Hilária Batista de Almeida

Tia Ciata

Preservadora e difusora da Religião de Matrizes Africanas, um das fundadoras da Irmandade da Boa Morte na Bahia.

Matriarca do Samba

Com 22 anos de idade a jovem Mãe de Santo Hilária Batista de Almeida mudava-se para o Rio de Janeiro. Sua terra natal Santo Amaro da Purificação (Bahia) no ano de 1854 no tolerava sua religião e perseguia seus adeptos.

Na capital carioca, no que viria se conhecer como a Casa da Tia Ciata ela acolheu o culto religioso e festas familiares recheadas de música e quitutes que ela oferecia a seus convidados. A batucada que era proibida na época encontrava na sua casa um refúgio. Foi ali que o samba se fortaleceu.

Quando os africanos vieram ao Brasil, aportando na Bahia, o samba era chamado de semba, mas a transformação do samba aconteceu na Casa da Tia Ciata. Lá, os toques do candomblé se uniam à melodia dos músicos da época. A casa dela era frequentada por Villa Lobos, Pixinguinha, João da Baiana, Donga.
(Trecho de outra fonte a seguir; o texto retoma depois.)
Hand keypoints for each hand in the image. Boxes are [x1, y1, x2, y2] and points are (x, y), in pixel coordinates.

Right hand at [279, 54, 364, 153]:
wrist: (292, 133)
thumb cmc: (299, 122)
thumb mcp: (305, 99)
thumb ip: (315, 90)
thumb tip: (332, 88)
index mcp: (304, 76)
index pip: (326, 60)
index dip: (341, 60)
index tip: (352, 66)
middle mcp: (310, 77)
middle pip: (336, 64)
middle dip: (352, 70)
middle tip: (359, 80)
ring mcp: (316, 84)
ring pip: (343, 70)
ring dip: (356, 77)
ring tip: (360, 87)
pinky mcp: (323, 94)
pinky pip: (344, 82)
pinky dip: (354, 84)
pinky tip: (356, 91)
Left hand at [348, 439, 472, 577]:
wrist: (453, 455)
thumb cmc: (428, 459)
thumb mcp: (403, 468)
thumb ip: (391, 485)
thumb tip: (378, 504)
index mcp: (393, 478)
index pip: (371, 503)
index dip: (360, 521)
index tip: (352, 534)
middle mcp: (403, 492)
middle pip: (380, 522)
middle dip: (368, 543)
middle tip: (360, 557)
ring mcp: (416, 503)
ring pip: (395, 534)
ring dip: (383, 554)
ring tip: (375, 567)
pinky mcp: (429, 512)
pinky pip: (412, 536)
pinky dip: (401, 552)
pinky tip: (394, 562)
Ali nasceu o samba que conhecemos hoje.

A Tia Ciata veio para o Rio de Janeiro com a missão de preservar o culto de matriz africana da Irmandade da Boa Morte e propagar o samba, que nasceu no terreiro.

A propagação da cultura das baianas para além do terreiro começou com a Tia Ciata. Ela foi a primeira mulher a vestir roupa de baiana e colocar o seu tabuleiro na rua com quitutes.

Antes eram chamadas de criula de tabuleiro, crioula de venda, e não baiana como conhecemos hoje.

Além de Ciata, que foi eternizada pela história, sendo citada em obras de escritores como Manoel Bandeira e Mário de Andrade, outras matriarcas circulavam por lá. "Tia Bibiana, Tia Percilhiana, Tia Mônica, Tia Carmem Simbuca, Tia Amélia, dentre outras eram figuras marcantes porque elas conseguiam agregar na casa delas as pessoas para provar uma boa comida, como acarajé, quindim, cocada, lelê, abará, caruru, vatapá, além de fazer um samba.

As tias baianas tinham um papel de acolhimento.

O maior legado deixado por essas lendárias senhoras é a existência obrigatória, até hoje, da ala de baianas nas escolas de samba do Rio de Janeiro e do Brasil, uma referência à importância delas para a organização do Carnaval carioca.